Before there was recycling, per se, you used to be able to get money. It’s not like there was a deposit back in those days. He just used to collect bottles and turn them in. That was one of his particular things and he was a little bit more of a, I don’t know, if you want to say, an early entrepreneur or…
Hey, good afternoon. It’s twenty-sixth of May, two thousand and seventeen, and I wanted to do something – I’m going to call this, I think, this particular episode “Roots”. Because, well, I was reminded while on the phone with my cousin – and I only have, let’s say four first cousins – which is really kind of strange I mean, I think that’s OK. I do have a pretty good extended family. But, only four first cousins and we were pretty tight for a long time because we only lived about a mile from each other.
And they were here and in Fort Lee, in case you’re wondering. I am at Madonna Cemetery. Here today it’s kind of a little bit cloudy, a little bit sunny, and I figure I’d take advantage of the sun.
I got to see my cousins a lot because of the close proximity. What is it? I think I’ve heard it said that the cousins are like brothers and sisters you didn’t have. Well, we’re kind of that way. They’re all girls, and there were us four boys – my brothers and I. I was talking to one of my cousins who lives down in Charleston, South Carolina, and during the summer they’ve got a place up in Vermont.
Anyway, she gave me a call, and we caught up a little bit. We’re just talking about things – reminiscing a little bit about the family and all and I’m just going to give you a peek back here.
There happens to be mausoleum with my name on it. Well, at least my last name and it’s kind of a big deal because here in the cemetery, there are a lot of headstones but not a whole lot of mausoleums.
My great grandparents are interred here Silvestro and Eusebia. When we talk about being an immigrant country – and believe me I’m not getting political or anything like that, because that’s a very hot topic – but yeah.
All of my immigrant relatives arrived here in the 1880’s, 1890’s, and so. But Silvestro, on my father’s side – he was kind of like, you can’t call him an ‘anchor baby’ because I think when he was a teenager – and I know somebody in the family or correct me if I’m wrong – when he was a teenager, he was sent by his father Michele, over here to the United States and took up residence in what is now East Harlem, Spanish Harlem, up in the 110’s in that area and all and they did whatever they could and he made somewhere around twelve trips back and forth between here in the United States and back to Italy because there are just, maybe, thirty five miles or so northeast of Naples, it was a pretty big deal.
He would come up, go back and forth and he sponsored a lot of people my great-grandmother, Eusebia, she is interred here. But my grandfather and many of his other sibs were all born here in New York City and what have you. They came across in 1915 to Fort Lee and that became where they lived.
My grandmother’s side of the family, they also were in Fort Lee and believe it or not, that side of the family – they were friends back in the “old country”.
Anyway, how does this all work out to roots?
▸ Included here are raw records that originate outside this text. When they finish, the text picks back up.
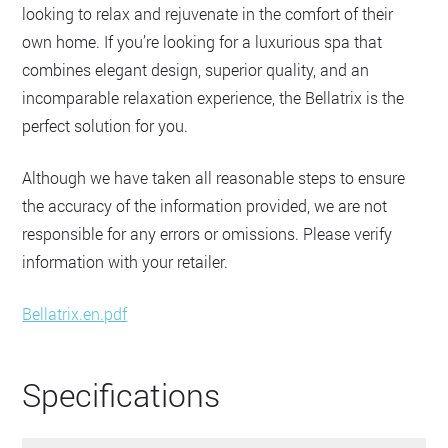
looking to relax and rejuvenate in the comfort of their
own home. If you’re looking for a luxurious spa that
combines elegant design, superior quality, and an
incomparable relaxation experience, the Bellatrix is the
perfect solution for you.
Although we have taken all reasonable steps to ensure
the accuracy of the information provided, we are not
responsible for any errors or omissions. Please verify
information with your retailer.
Bellatrix.en.pdf
Specifications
There I was in, I forgot where the house exactly was, might have been Ho-Ho-Kus or something. Somebody had a picture of Yankee stadium being built. Now on my grandmother’s side of the family, they owned a stone and gravel and sand company, like all Italians, right?
My grandfather had the distinct honor of driving in the second truckload of sand to what’s being built at that time, Yankee Stadium, back in the 20’s.
Every time that I would hear something like “The House that Ruth Built”, he was to say hey what about Grandpa Albert? Well, that was the deal, he drove it in and I saw this picture and I’ll throw it up on the video here so you can take a look at it.
Everybody’s got a story as to where they came from. When I went back to see some of the things that my grandfather or my great-grandfather had done – I mean he used to collect bottles long before there was recycling, per se. He used to be able to get money; it’s not like there was a deposit back in those days. He just used to collect bottles and turn them in. That was one of his particular things. And he was a little bit more of, I don’t know, if you want to say, an early entrepreneur. My grandfather – not so much he was more of an employee type. And my father he was a little bit of both because while he was an employee, he was doing the dutiful thing every so often he would venture out and try a little something on his own.
So, I think that I probably have a little bit more of my great-grandfather – at least, on my dad’s side of the family.
I mean it doesn’t really matter where you start, or how old you are. Take a look at Silvestro – he was sixteen, seventeen, eighteen years old? Me I’m fifty seven. You can keep on restarting, it doesn’t matter how many times you restart. It’s just that you keep on going for it, and that’s important.
I’ll leave you with this on this Memorial Day weekend, a little thank you to all of the people who have fought for our country. I even saw my great-grandfather – and if I go on Ancestry.com – he had signed up for, I guess. He was eligible to fight in the Army. This was his new place. Wasn’t so happy about coming over but I think once he got here, he made the best of it.